An anonymous reader writes "Here's a fact you can distract your family with over the Thanksgiving table: many of the major ingredients in Thanksgiving foods have had their genomes sequenced. Biomedical researchers are interested in the turkey genome due to the animal's susceptibility to cancer; botanists are studying the genome of the Chinese chestnut to search for the root of its resistance to chestnut blight; and corn — well, corn's genome is just cool."

3 of 84 comments (clear)

  1. Gene Pool by DaMattster · · Score: 0, Offtopic

    I will be dining with some members of my family that, more often than not, seem to represent the shallower end of the Gene Pool! I came from the deep end (I think.)

  2. Re:No, corn is not cool by noidentity · · Score: 0, Offtopic

    Related to HFCS, I've seen agave nectar sold as a healthy sweetener alternative to sugar, but apparently agave has even higher fructose content than HFCS. But it's natural, and not evil sugar, so it must be better for humans.

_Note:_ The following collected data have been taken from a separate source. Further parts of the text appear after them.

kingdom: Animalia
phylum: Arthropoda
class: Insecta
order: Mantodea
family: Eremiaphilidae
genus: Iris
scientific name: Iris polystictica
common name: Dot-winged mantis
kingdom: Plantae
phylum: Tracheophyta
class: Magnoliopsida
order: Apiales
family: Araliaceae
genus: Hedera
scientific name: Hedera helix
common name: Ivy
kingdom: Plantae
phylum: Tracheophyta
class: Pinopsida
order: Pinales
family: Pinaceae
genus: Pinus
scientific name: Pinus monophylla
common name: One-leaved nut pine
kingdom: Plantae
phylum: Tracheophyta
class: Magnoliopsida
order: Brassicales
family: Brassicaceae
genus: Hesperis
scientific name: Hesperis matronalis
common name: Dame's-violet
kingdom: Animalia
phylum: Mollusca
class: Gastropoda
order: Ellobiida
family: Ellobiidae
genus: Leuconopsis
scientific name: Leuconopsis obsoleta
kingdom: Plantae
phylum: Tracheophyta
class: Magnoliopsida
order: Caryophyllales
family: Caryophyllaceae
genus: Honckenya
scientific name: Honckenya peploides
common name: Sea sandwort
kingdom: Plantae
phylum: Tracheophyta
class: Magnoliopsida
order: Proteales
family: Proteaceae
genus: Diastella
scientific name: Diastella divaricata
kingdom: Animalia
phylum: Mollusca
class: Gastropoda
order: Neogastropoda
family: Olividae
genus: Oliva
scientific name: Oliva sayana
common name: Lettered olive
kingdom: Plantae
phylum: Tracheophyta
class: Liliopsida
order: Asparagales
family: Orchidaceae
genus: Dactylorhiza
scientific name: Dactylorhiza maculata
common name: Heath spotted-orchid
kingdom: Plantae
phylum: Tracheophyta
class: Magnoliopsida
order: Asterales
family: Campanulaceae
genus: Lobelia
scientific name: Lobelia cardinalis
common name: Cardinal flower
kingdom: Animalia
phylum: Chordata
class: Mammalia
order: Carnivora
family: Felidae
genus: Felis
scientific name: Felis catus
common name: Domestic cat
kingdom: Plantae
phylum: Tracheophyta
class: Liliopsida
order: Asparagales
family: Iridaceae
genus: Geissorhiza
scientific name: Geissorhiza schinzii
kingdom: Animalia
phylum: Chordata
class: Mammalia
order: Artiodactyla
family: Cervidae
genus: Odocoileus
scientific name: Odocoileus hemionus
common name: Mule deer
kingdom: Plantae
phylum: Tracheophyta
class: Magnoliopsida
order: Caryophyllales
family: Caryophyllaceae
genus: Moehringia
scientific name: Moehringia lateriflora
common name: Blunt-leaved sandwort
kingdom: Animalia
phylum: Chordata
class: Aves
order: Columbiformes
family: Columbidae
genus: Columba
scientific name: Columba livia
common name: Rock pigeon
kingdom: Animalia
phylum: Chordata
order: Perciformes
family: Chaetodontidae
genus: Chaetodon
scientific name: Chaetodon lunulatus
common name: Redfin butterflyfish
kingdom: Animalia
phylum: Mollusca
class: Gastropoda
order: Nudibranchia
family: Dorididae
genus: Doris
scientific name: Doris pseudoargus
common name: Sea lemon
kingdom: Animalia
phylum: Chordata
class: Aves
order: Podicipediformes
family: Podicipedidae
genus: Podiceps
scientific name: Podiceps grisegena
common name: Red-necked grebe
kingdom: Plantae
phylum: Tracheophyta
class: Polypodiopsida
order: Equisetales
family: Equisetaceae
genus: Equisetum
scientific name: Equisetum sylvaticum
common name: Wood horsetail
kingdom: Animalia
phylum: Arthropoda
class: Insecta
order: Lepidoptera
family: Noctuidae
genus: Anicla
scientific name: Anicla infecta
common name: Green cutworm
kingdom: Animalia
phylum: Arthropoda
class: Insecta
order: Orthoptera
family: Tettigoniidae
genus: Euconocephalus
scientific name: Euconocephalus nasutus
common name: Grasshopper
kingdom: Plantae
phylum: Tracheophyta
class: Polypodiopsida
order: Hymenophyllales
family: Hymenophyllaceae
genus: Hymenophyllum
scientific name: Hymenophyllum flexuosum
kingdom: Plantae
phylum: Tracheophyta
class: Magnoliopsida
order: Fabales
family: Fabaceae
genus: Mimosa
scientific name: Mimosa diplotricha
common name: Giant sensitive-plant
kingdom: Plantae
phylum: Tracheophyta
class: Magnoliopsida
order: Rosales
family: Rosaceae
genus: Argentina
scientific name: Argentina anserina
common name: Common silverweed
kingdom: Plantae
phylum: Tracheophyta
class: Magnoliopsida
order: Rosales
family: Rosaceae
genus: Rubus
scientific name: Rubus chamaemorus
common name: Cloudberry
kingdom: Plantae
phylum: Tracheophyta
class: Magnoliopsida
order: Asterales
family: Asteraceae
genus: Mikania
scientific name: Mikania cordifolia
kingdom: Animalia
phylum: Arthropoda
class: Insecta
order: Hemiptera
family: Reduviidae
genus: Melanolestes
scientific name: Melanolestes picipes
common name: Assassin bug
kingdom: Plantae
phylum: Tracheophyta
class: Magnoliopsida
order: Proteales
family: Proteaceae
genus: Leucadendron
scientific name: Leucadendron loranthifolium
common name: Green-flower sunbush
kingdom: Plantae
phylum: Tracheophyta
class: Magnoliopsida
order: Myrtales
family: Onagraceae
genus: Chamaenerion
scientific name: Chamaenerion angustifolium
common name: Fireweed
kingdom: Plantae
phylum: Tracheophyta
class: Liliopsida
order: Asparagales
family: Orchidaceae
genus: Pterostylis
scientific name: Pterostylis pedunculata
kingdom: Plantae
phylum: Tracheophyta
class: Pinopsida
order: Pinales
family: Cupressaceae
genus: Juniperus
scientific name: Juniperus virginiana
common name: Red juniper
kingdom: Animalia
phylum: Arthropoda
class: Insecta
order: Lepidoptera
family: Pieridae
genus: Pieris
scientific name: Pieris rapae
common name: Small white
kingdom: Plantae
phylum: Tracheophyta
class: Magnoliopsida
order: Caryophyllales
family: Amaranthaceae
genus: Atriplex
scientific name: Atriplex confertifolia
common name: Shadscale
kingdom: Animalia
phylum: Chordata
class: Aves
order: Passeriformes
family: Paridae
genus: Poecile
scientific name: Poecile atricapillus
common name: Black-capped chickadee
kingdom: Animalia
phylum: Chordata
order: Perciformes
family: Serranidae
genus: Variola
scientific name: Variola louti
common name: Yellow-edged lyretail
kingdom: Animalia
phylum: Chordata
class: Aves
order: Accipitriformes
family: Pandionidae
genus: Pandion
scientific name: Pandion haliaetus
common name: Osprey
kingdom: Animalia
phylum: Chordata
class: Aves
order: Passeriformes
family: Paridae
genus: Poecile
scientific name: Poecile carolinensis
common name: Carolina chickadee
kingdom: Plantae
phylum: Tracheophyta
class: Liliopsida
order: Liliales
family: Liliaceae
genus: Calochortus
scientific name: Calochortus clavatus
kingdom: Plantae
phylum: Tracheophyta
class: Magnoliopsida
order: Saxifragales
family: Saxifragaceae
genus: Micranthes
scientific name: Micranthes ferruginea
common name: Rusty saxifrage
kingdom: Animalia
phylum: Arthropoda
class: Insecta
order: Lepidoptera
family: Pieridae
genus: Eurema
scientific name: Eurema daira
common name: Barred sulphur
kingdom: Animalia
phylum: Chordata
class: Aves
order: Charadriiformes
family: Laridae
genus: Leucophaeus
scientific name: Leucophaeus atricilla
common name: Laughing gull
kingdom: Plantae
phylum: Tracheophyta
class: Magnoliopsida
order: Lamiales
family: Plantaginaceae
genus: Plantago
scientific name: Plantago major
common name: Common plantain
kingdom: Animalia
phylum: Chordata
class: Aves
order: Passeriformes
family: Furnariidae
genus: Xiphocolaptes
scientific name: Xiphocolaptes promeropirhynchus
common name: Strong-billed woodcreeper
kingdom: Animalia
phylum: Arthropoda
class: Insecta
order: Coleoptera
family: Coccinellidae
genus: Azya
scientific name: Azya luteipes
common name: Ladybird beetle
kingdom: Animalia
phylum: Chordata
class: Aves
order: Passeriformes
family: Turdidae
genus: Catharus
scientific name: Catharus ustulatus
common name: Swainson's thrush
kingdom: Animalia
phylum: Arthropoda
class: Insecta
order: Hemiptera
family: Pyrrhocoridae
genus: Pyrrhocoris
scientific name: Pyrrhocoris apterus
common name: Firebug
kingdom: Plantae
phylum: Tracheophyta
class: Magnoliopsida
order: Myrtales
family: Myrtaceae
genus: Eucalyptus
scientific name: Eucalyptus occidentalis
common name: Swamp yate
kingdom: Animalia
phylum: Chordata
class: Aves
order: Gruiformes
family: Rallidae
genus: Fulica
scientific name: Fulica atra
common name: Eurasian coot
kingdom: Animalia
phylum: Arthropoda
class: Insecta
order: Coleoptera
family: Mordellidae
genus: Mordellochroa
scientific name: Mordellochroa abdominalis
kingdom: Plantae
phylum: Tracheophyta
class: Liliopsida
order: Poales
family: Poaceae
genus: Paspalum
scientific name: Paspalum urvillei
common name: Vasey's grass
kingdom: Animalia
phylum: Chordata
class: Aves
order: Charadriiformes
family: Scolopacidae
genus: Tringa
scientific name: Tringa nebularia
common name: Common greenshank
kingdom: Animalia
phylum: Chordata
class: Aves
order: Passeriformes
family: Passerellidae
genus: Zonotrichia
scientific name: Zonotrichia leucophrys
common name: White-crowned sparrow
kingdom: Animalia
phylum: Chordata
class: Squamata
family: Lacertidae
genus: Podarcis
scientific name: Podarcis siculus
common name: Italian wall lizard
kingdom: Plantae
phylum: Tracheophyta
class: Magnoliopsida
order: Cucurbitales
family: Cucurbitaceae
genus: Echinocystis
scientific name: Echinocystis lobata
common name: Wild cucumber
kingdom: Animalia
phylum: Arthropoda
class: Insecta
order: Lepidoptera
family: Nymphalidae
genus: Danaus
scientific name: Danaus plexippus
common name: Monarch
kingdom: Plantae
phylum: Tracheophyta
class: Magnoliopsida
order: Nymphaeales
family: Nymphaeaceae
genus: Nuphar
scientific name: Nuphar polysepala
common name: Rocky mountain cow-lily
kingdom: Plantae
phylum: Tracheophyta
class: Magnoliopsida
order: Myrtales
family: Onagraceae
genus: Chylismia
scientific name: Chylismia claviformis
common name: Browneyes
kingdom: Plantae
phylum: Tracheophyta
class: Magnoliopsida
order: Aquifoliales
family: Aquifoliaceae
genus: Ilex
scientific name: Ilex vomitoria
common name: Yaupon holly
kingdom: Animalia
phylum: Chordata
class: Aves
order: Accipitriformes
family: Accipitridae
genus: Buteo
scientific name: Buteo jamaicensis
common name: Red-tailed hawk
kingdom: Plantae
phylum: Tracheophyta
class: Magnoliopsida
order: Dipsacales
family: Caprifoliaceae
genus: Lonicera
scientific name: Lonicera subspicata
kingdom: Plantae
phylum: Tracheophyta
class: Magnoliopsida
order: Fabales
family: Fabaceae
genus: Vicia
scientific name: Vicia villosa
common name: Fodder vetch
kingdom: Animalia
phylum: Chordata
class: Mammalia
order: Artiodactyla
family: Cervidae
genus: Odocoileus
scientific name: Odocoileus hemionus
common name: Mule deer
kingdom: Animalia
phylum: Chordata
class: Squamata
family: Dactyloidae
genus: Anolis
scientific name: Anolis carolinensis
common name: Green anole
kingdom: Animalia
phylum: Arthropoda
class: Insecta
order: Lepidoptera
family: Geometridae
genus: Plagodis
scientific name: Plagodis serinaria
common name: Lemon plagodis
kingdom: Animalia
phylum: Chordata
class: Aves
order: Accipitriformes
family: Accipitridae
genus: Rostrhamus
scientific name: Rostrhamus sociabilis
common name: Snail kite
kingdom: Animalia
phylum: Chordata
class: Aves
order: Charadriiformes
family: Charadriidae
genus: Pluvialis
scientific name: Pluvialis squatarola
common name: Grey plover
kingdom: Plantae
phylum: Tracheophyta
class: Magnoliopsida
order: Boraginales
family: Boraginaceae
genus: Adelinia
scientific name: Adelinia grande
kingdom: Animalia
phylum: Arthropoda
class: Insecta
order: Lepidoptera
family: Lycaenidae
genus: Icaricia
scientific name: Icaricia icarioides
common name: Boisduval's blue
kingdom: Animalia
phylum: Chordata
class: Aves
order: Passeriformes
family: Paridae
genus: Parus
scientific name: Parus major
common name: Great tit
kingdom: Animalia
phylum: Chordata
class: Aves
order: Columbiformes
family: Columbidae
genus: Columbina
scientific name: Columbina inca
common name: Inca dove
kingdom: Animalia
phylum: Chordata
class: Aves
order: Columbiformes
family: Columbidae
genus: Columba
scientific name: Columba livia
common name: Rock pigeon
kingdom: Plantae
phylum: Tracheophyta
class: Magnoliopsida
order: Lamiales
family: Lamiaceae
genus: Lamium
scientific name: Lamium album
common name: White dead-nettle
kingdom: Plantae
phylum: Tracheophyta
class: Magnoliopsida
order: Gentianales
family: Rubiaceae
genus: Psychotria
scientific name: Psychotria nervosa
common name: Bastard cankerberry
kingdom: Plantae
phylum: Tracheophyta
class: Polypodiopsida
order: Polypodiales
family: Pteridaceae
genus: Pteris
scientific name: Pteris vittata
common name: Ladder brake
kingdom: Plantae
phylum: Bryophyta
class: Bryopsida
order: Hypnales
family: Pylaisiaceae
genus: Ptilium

  3. Re:Corn... by tlhIngan · · Score: 0, Offtopic

    Corn has been sequenced so the bio-tech companies can find out where to insert the gene for resistance to Roundup and the gene that makes it infertile after one generation. (forcing farmers to buy new seed every year)

    And when those terminator genes don't work, Monsanto sues the farmer next door for patent infringement because his corn cross-bred with Monsanto corn. It's the perfect scam - get one farm using your corn, and it infects every farm around it, so you sue to get more license agreements.